Niger President, Mamadou Tandja, has dismissed reports that his country is experiencing a famine. "The people of Niger look well-fed as you can see," he told the BBC.
He accepted there were food shortages in some areas after poor rains and locust invasions but said this was not unusual for his country.
Mr. Tandja said the idea of a famine was being exploited for political and economic gains by opposition parties and United Nations aid agencies.
The World Food Programme denied that the scale of the problem had been exaggerated.
"We have not spoken about famine but about pockets of severe malnutrition," WFP spokesman, Greg Barrow, told the BBC.
Mr. Tandja said if the problems were serious, shanty towns would form around the big towns, people would flee to neighbouring countries and street beggars would become more prevalent. Mr. Tandja said this has not happened.
"We are experiencing like all the countries in the Sahel, a food crisis due to the poor harvest and the locust attacks of 2004," Mr. Tandja explained.

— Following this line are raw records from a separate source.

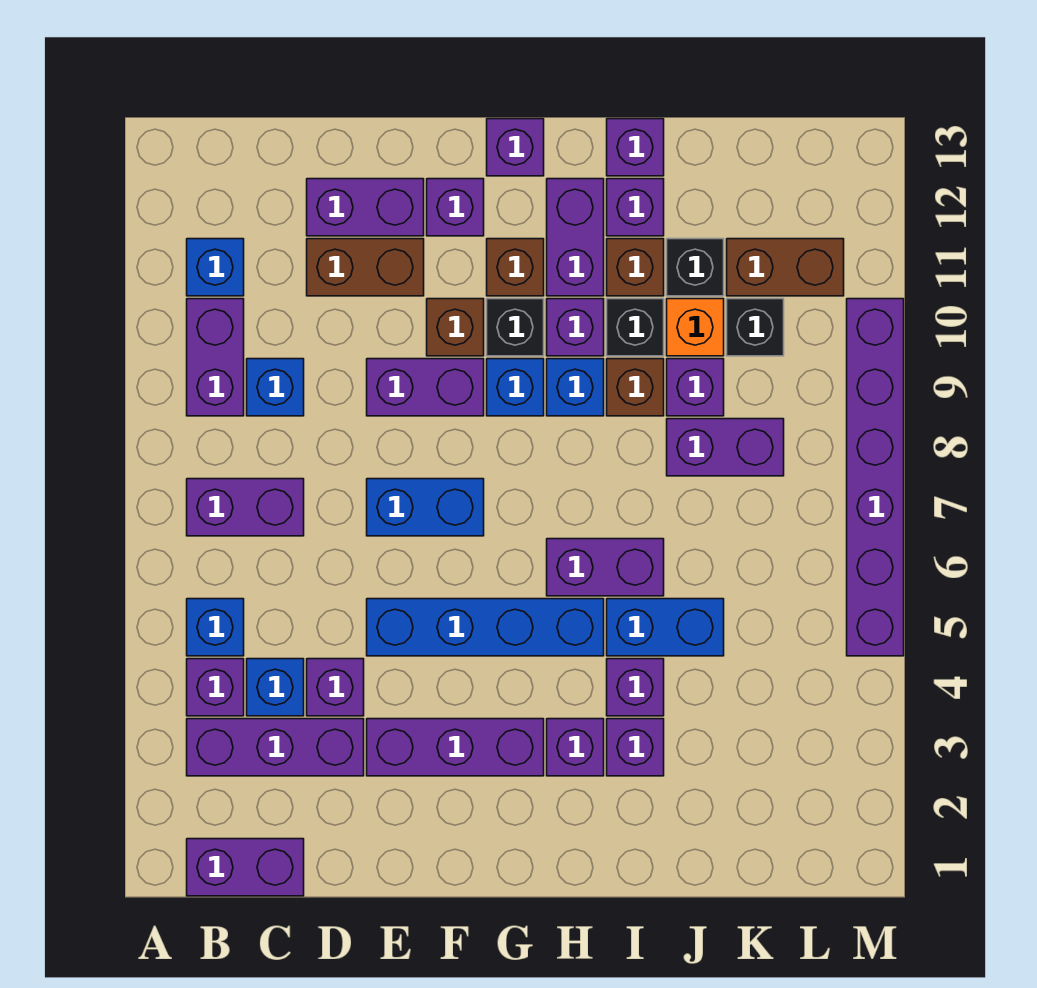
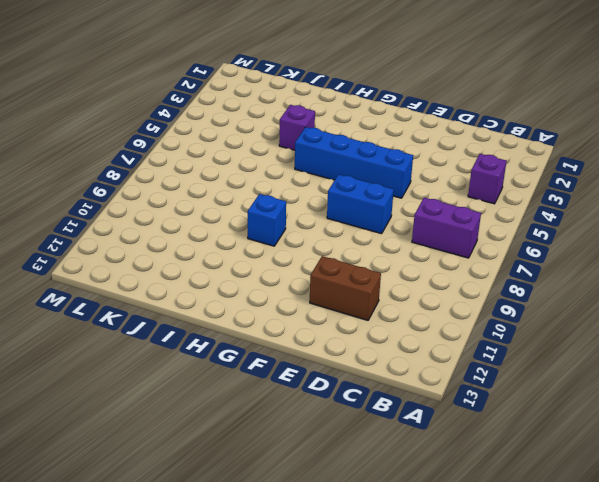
none -> purple brick B1:C1 level 1
none -> purple brick B3:D3 level 1
none -> blue brick B5 level 1
none -> purple brick B9:B10 level 1

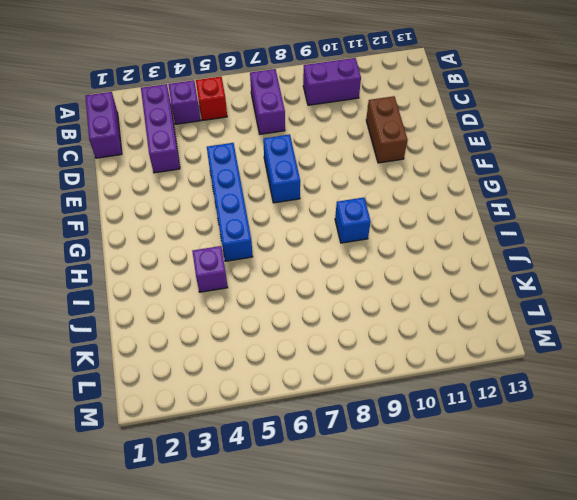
red brick B5 level 1 -> blue brick B5 level 1
none -> blue brick B11 level 1
none -> blue brick C4 level 1
none -> blue brick C9 level 1
none -> purple brick D4 level 1

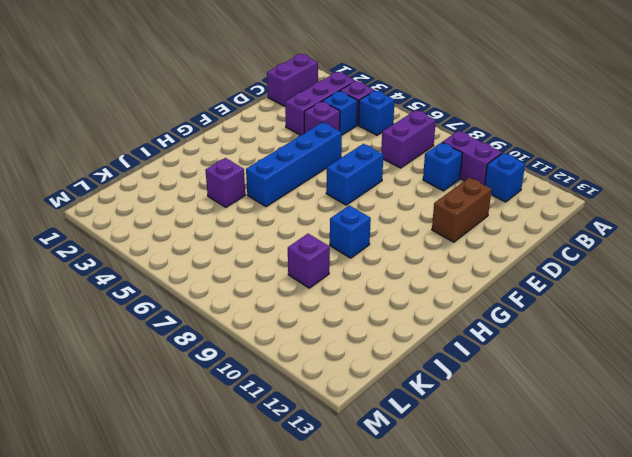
none -> purple brick D12:E12 level 1
none -> purple brick E3:G3 level 1
none -> purple brick E9:F9 level 1
none -> brown brick F10 level 1

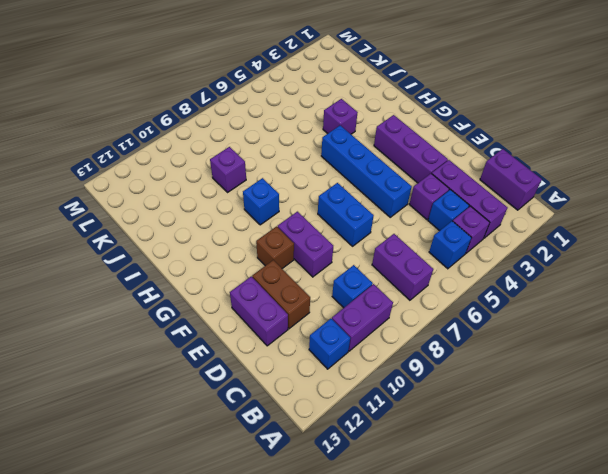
none -> purple brick F12 level 1
none -> blue brick G9 level 1
none -> black brick G10 level 1
none -> brown brick G11 level 1

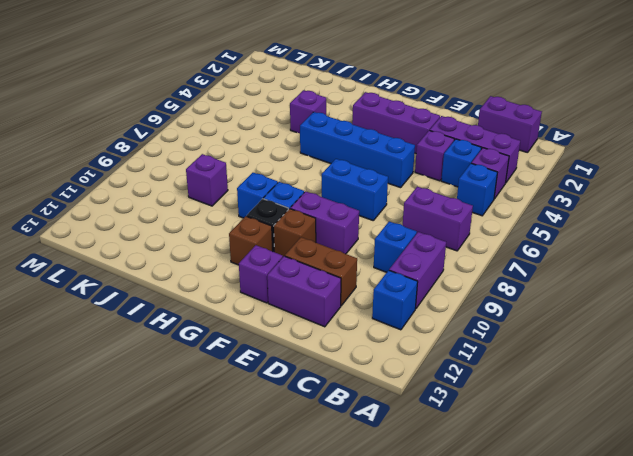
none -> purple brick G13 level 1
none -> purple brick H3 level 1
none -> purple brick H6:I6 level 1
none -> purple brick H10 level 1

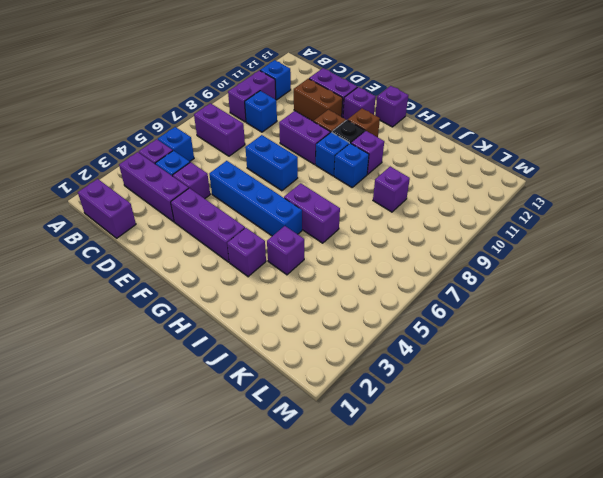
none -> purple brick H11:H12 level 1
none -> purple brick I3 level 1
none -> blue brick I5:J5 level 1
none -> brown brick I9 level 1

But he said the reports of famine were "false propaganda" being circulated by opposition politicians and UN agencies for their own interests.
"It is only by deception that such agencies receive funding," he said.
He questioned why out of the $45m (£25m) promised to Niger to help it deal with the food crisis, only $2.5m has been received by his government.
Mr. Barrow said that the WFP was accountable for all its funds to donor governments but pointed out that not all aid money is channelled through the governments of recipient countries.
He agreed that Niger often faced hunger but said last year's harvests were "particularly bad".